Give back the data below line for line without any changes, leaving out the pictures.

## Provided material
=== Section Start ===

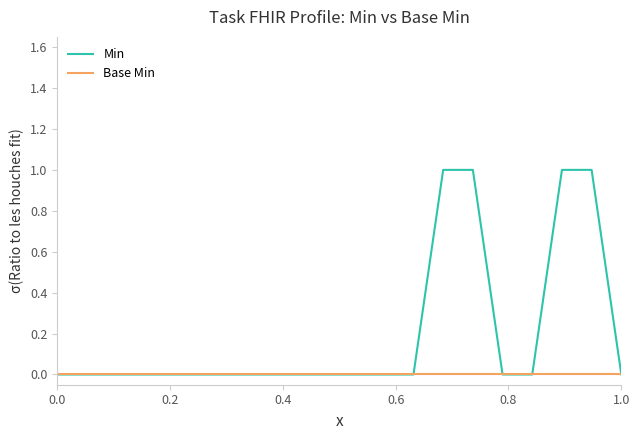

Which series has the largest range (max minus min)?

Min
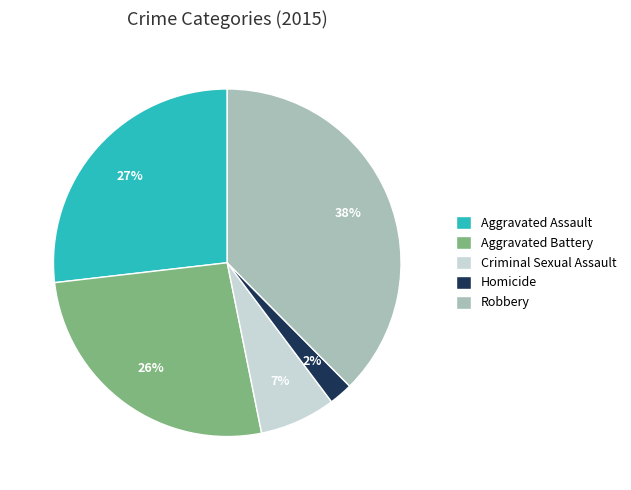

Is the sum of Criminal Sexual Assault and Aggravated Battery greater than half?

No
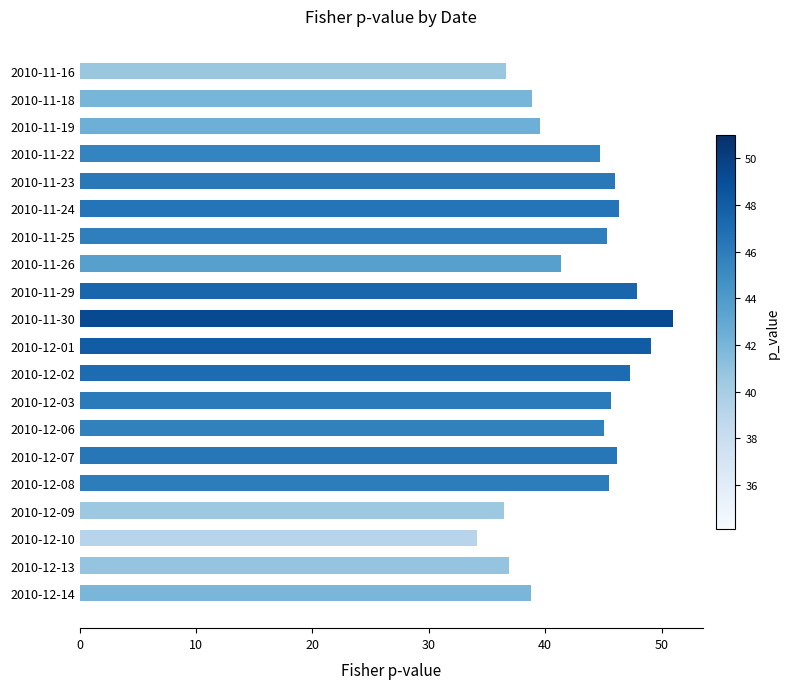

What is the difference between the maximum and minimum values?

16.9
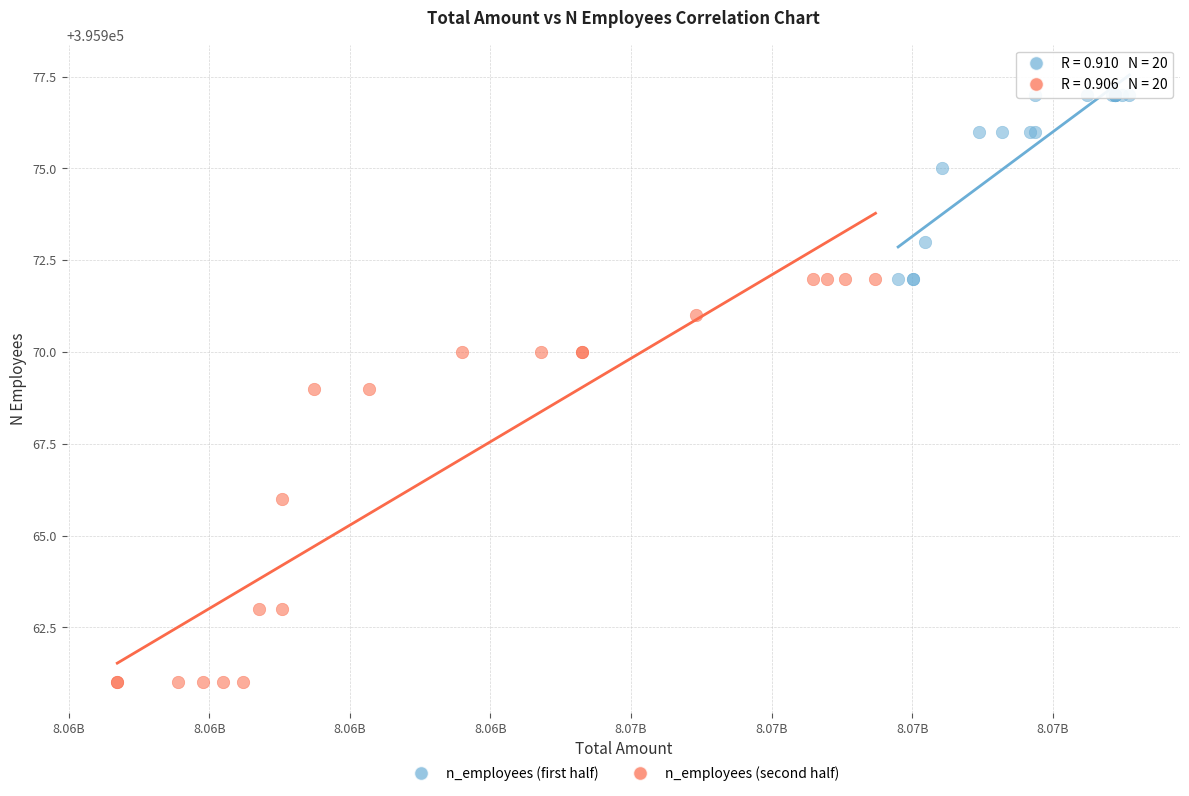

Which series has the largest Y range (max minus min)?

n_employees (second half)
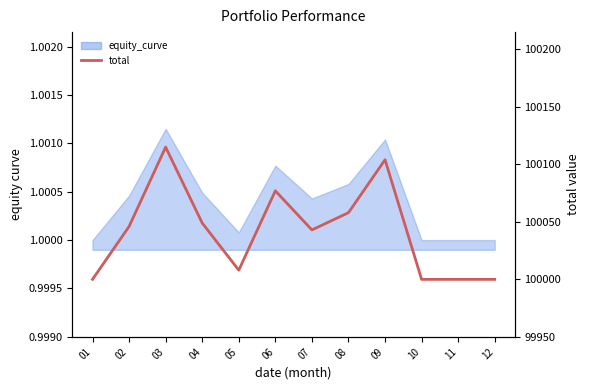

Rank the categories by value from highest to lowest.

03, 09, 06, 08, 04, 02, 07, 05, 01, 10, 11, 12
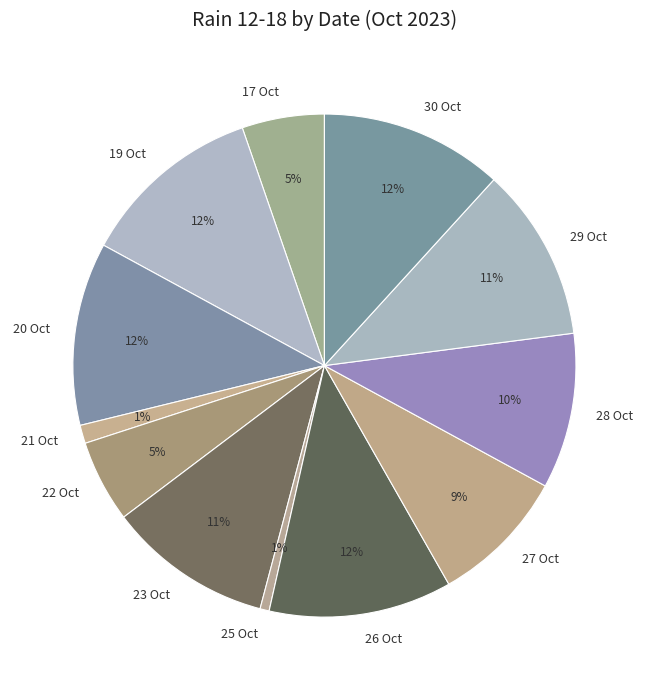

To the nearest percent, what is the combined percentage of 30 Oct and 19 Oct?

24%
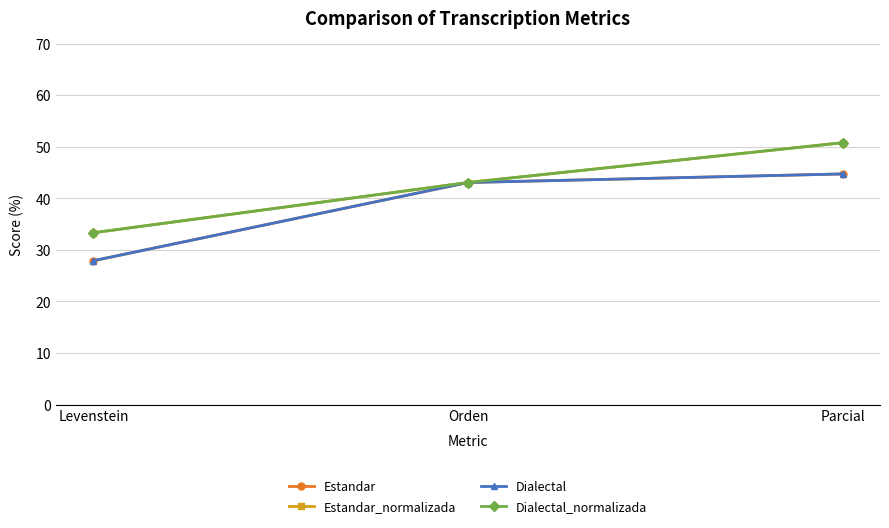

Reading left to right, transcribe all the data shown in this chart.

Estandar: 27.9	43.1	44.7
Estandar_normalizada: 33.3	43.1	50.8
Dialectal: 27.9	43.1	44.7
Dialectal_normalizada: 33.3	43.1	50.8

=== Section End ===

## Response area
Which series has the largest range (max minus min)?

Min

Is the sum of Criminal Sexual Assault and Aggravated Battery greater than half?

No

What is the difference between the maximum and minimum values?

16.9

Which series has the largest Y range (max minus min)?

n_employees (second half)

Rank the categories by value from highest to lowest.

03, 09, 06, 08, 04, 02, 07, 05, 01, 10, 11, 12

To the nearest percent, what is the combined percentage of 30 Oct and 19 Oct?

24%

Reading left to right, transcribe all the data shown in this chart.

Estandar: 27.9	43.1	44.7
Estandar_normalizada: 33.3	43.1	50.8
Dialectal: 27.9	43.1	44.7
Dialectal_normalizada: 33.3	43.1	50.8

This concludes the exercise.